**Исходный текст**

§

Но вернусь к тем дням, когда происходили памятные встречи с батюшкой.
Конечно, много говорили о литературе.
В наши дни, когда священство вышло за ограду Церкви, когда наступило долгожданное время открыто исповедовать Христа, многие священники стали пробовать свои силы в литературе. А оглушительный успех книги «Несвятые святые» ныне епископа РПЦ, митрополита Симферопольского и Крымского Тихона (Шевкунова) подвигнул к писательской работе многих и многих священников. Но обратим внимание, что Владыка Тихон никогда и нигде не называл и не называет себя писателем, прекрасно понимая, что одно дело – записать то, что пережито лично, документально воспроизводя события, которые были в твоей практике священника и на пути к твоему служению в ограде Церкви, и совсем другое – писательское творчество, которое помогает тебе пользоваться всем арсеналом средств выразительности, позволяет создавать собственно художественные произведения. И посвятить этому делу свою жизнь.
Отец Николай в полной мере может называться именно писателем, потому что он, в отличие от многих и многих священнослужителей, взявшихся за работу писательскую, создает именно художественные произведения – романы, повести, рассказы. И в беседах, и на многочисленных встречах с читателями он всегда говорил о том, что именно художественная литература формирует душу человека и на каждую пору жизни есть свои книги. То, что сегодня литературу отодвигают на второй план, считая ее вроде бы несущественным предметом, есть глубокая ошибка. Появление казенщины, бюрократизма, выгоды как цели жизни есть прямое следствие торжества бездуховности, которая и рождается с детских лет, когда книгу заменяют компьютерные игры на разнообразных «гаджетах».
Во время вручения
Патриаршей литературной премии. 2014 г.
Об этом батюшка говорил и в последнем интервью, которое я записал для нашего фильма. Обратите внимание, что события и детских лет, и юности, и зрелости у него тесно связаны именно с художественной литературой.
На первое место он ставил не Достоевского, которого очень ценил, а «Капитанскую дочку» Пушкина и «Степь» Чехова. В той простоте, которая несет в себе высшую мудрость, видел он и мастерство писателя, и его призвание, и назначение литературы.
- Как я хочу, чтоб строки эти
- Забыли, что они слова,
- А стали небо, поле, ветер,
- Сырых бульваров дерева,
- Чтоб из распахнутой страницы,
- Как из раскрытого окна,
- Раздался свет, запели птицы,
- Дохнула жизни глубина.

§

**Сведения**
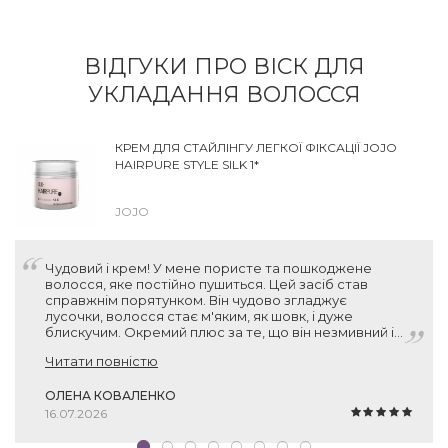
ВІДГУКИ ПРО ВІСК ДЛЯ
УКЛАДАННЯ ВОЛОССЯ
КРЕМ ДЛЯ СТАЙЛІНГУ ЛЕГКОЇ ФІКСАЦІЇ JOJO
HAIRPURE STYLE SILK 1*
JOJO
Чудовий і крем! У мене пористе та пошкоджене
волосся, яке постійно пушиться. Цей засіб став
справжнім порятунком. Він чудово згладжує
лусочки, волосся стає м'яким, як шовк, і дуже
блискучим. Окремий плюс за те, що він незмивний і
зовсім не обтяжує пасма. Взяла по знижці за 500 грн
Читати повністю
— за такий об'єм (150 мл) та німецьку якість це
просто подарунок. Рекомендую!
ОЛЕНА КОВАЛЕНКО
16.07.2026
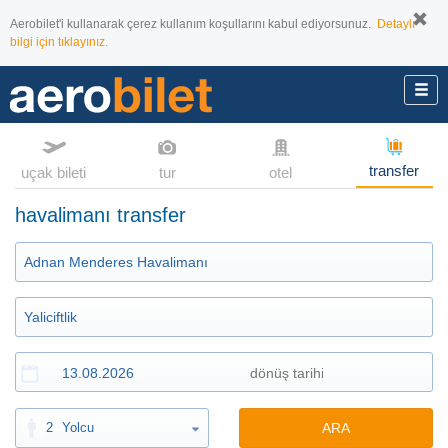
Aerobilet'i kullanarak çerez kullanım koşullarını kabul ediyorsunuz.
Detaylı
bilgi için tıklayınız.
transfer
uçak bileti
tur
otel
havalimanı transfer
2
Yolcu
ARA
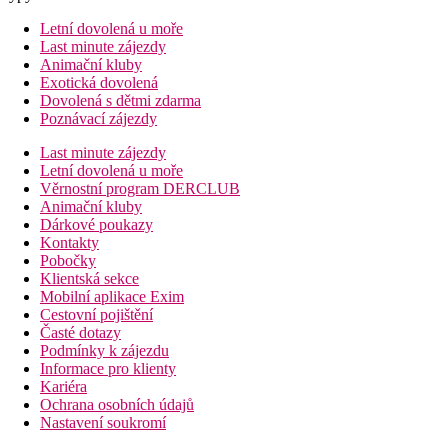
Letní dovolená u moře
Last minute zájezdy
Animační kluby
Exotická dovolená
Dovolená s dětmi zdarma
Poznávací zájezdy
Last minute zájezdy
Letní dovolená u moře
Věrnostní program DERCLUB
Animační kluby
Dárkové poukazy
Kontakty
Pobočky
Klientská sekce
Mobilní aplikace Exim
Cestovní pojištění
Časté dotazy
Podmínky k zájezdu
Informace pro klienty
Kariéra
Ochrana osobních údajů
Nastavení soukromí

§

**Список заданий**
1. Переведите на английский язык предложение из исходного текста: «На первое место он ставил не Достоевского, которого очень ценил, а «Капитанскую дочку» Пушкина и «Степь» Чехова».
2. Сократите абзац исходного текста, начинающийся словами «Отец Николай в полной мере», оформив его в виде списка с сохранением основных фактов.

**Ответы к упражнению**
1. He put in first place not Dostoevsky, whom he valued highly, but Pushkin's "The Captain's Daughter" and Chekhov's "The Steppe."

2.
- Отец Николай в полной мере может называться писателем. В отличие от многих священнослужителей, взявшихся за писательскую работу, он создает художественные произведения: романы, повести, рассказы.
- В беседах и на встречах с читателями он говорил, что художественная литература формирует душу человека и что на каждую пору жизни есть свои книги.
- Отодвигать сегодня литературу на второй план, считая ее несущественным предметом, — глубокая ошибка.
- Казенщина, бюрократизм и выгода как цель жизни — прямое следствие торжества бездуховности. Она рождается с детских лет, когда книгу заменяют компьютерные игры на «гаджетах».